We are creating iso-surfaces, from CT scan data, using thresholds to get regions of higher intensity value and using a connected components filter to split the result into multiple sub-regions.
Within these sub-regions, we would like to find approximately cylinder-like objects within the data. Examples of such objects would be pins or screws as seen in orthopedic surgeries. Our size target for the cylinders is roughly 0.5 mm to 10 mm in diameter, and 1 mm to 30 mm in length.
Are there any classes pre-built within ITK which would help us with this task? We are tackling it independently, but would welcome any pointers on / links to “code that’s out there already.”
The labeled image components could be filtered based on LabelShapObject attributed computed int the LabelImageToShapeLabelMapFilter.
Here is an example of computing the attributes:
Thanks for that pointer.
We can already identify things that are approximately cylinders in and of themselves at the labelled region level.

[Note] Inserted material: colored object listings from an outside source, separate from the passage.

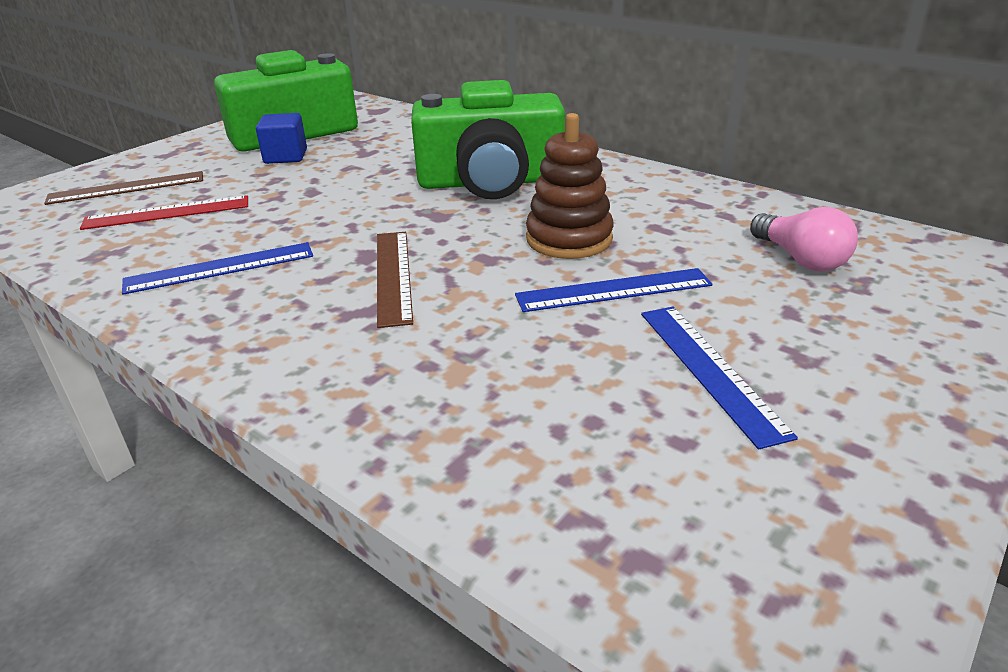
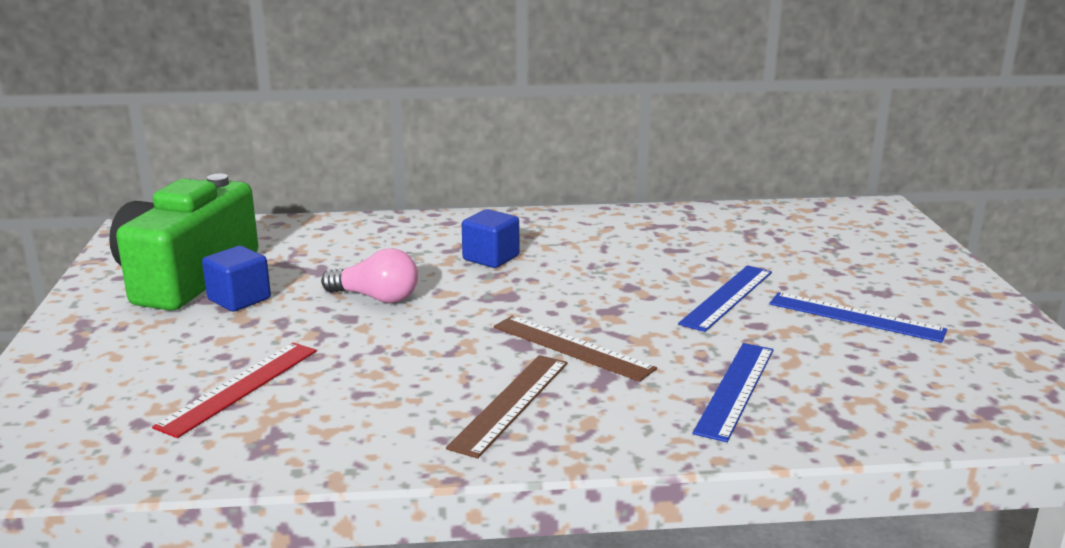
camera: 45 degrees left, 10 degrees down
brown ruler [44,171,203,205] -> brown ruler moved to [446,355,568,459]
blue ruler [122,242,313,295] -> blue ruler moved to [692,343,773,442]
green camera [411,80,565,199] -> blue cube [462,209,519,268]
brown stacking toy [526,113,614,259] -> none
pink light bulb [750,207,858,272] -> pink light bulb moved to [321,248,418,303]

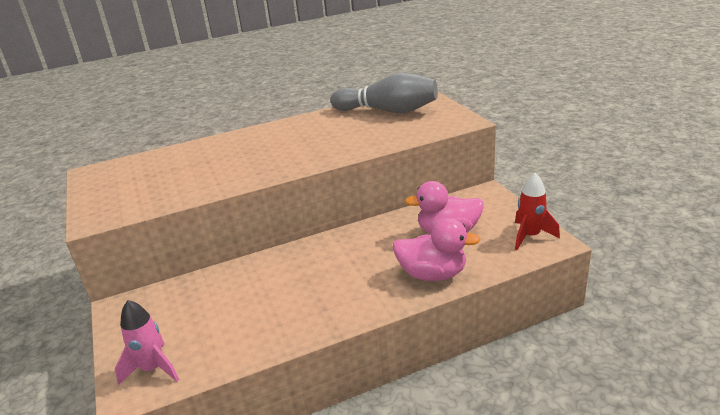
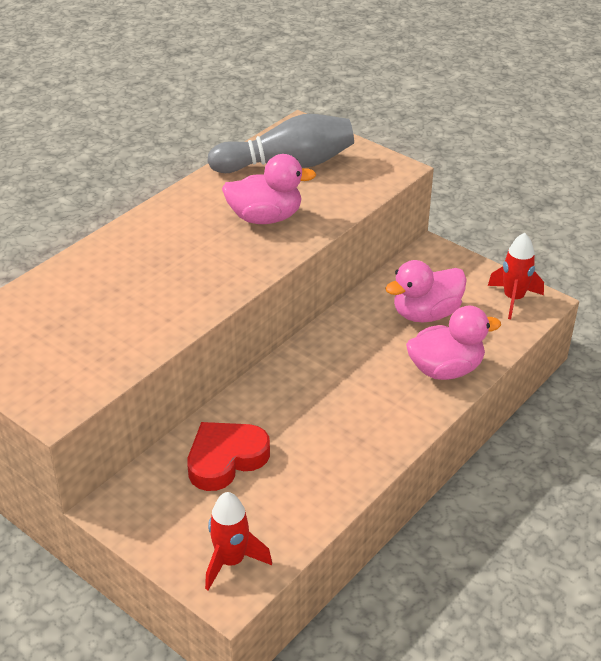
camera: 30 degrees left, 10 degrees up
pink rocket [115,300,179,385] -> red rocket [205,492,272,590]
none -> red heart [187,422,270,491]
none -> pink duck [222,154,316,224]

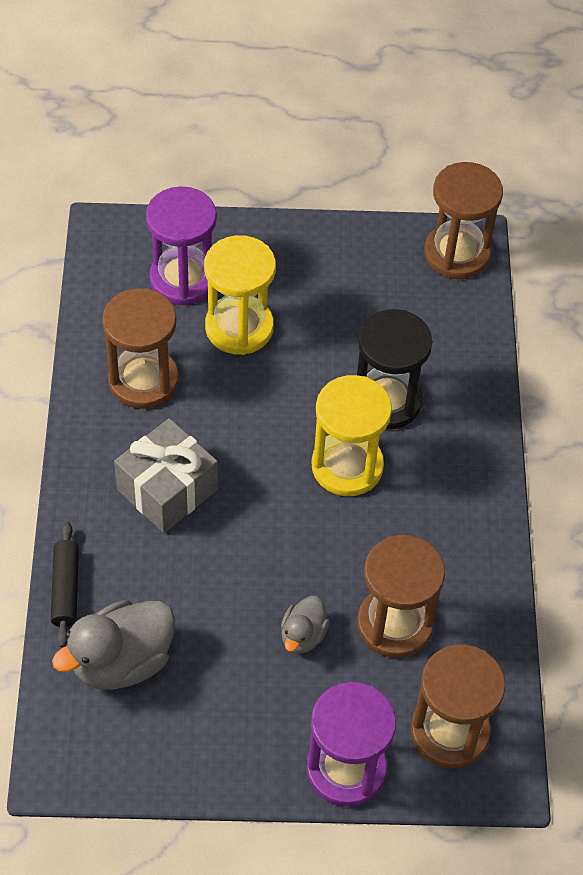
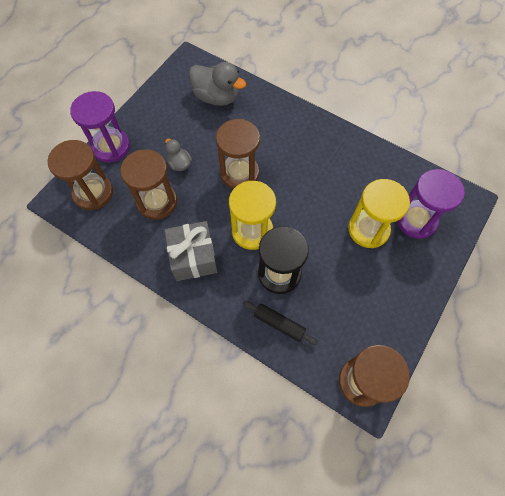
camera: 125 degrees right, 10 degrees up
black rolling pin [51,522,79,648] -> black rolling pin moved to [243,301,318,345]
grey duck [52,600,175,690] -> grey duck turned 120 degrees clockwise [189,62,246,106]
brown hourglass [102,288,179,409] -> brown hourglass moved to [216,119,260,189]
grey gift [114,418,218,533] -> grey gift moved to [165,221,217,281]

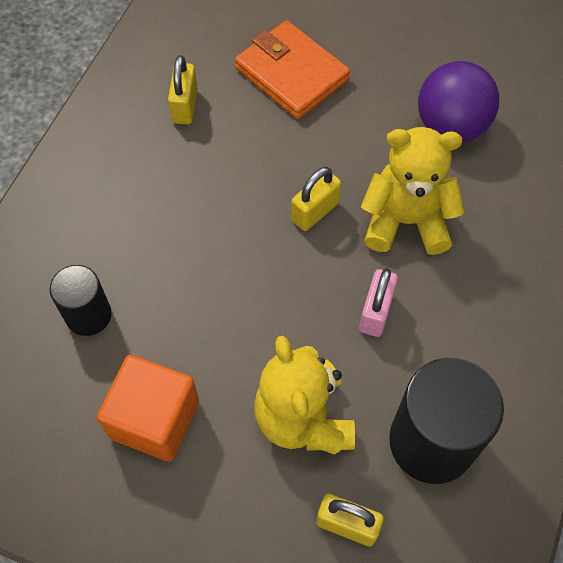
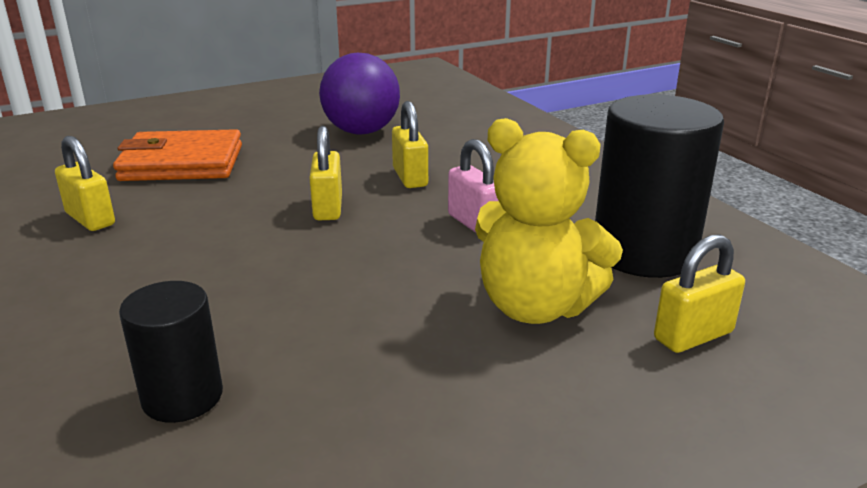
camera: 50 degrees left, 35 degrees down
orange cube [97,355,199,461] -> none
yellow teddy bear [361,127,464,255] -> yellow padlock [392,101,428,188]

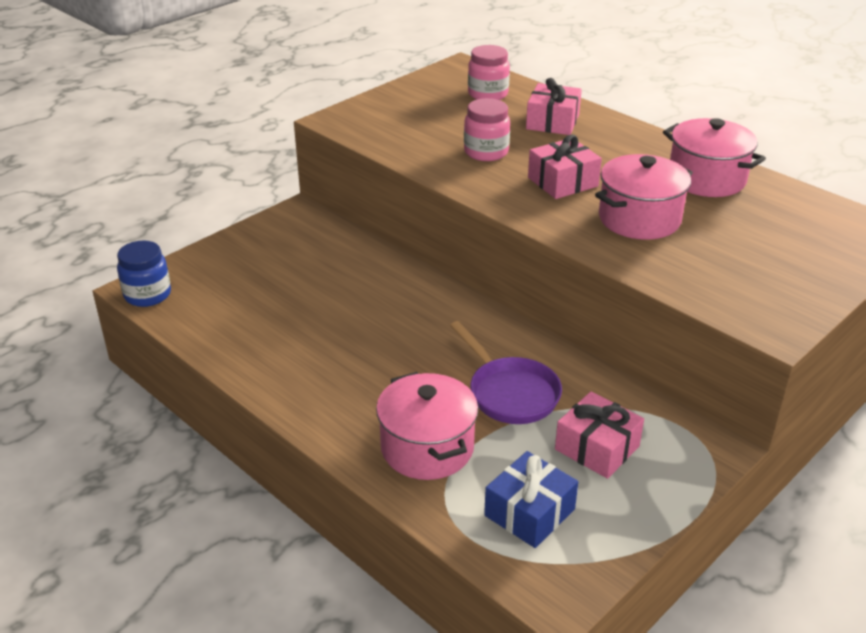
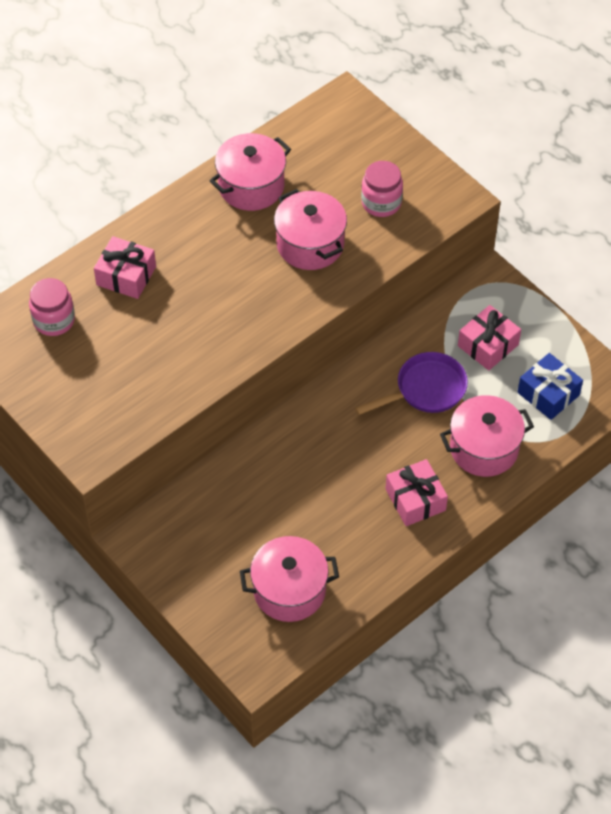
camera: 85 degrees left, 20 degrees up
blue jar [117,240,171,307] -> none
pink jar [464,98,510,161] -> pink jar moved to [361,161,403,217]
pink gift [528,135,602,199] -> pink gift moved to [386,459,448,526]
none -> pink pot [240,536,339,622]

What we are having difficulty doing is finding a “cylinder” within a labelled region that has a cylindrical sub-region, but is not really close to a cylinder itself. So think of a pin sticking out of a cube or block, where the pin is maybe 0.25x the size of the block, but they “blend together” in the same labelled region because the pin cannot be thresholded well from its surroundings.
So I guess the question is: is there an easy way to find all the cylinder like sub-regions on the surface of a larger region?
From your description this sounds more of a surface fitting problem. Outside the scope of ITK, but possibly fitting a cylinder to the cloud of 3D surface points via RANSAC?
ITK does have point set registration methods, and you could use a strategy that involves a “template” cyclinder and registers it to the points from the surface of the connected components.
However, it may be easier to use the `itk::HessianToObjectnessMeasureImageFilter on a denoised version of the input image, which will enhance cylinder-like structures of a certain size, then follow through with thresholding, connected components, etc.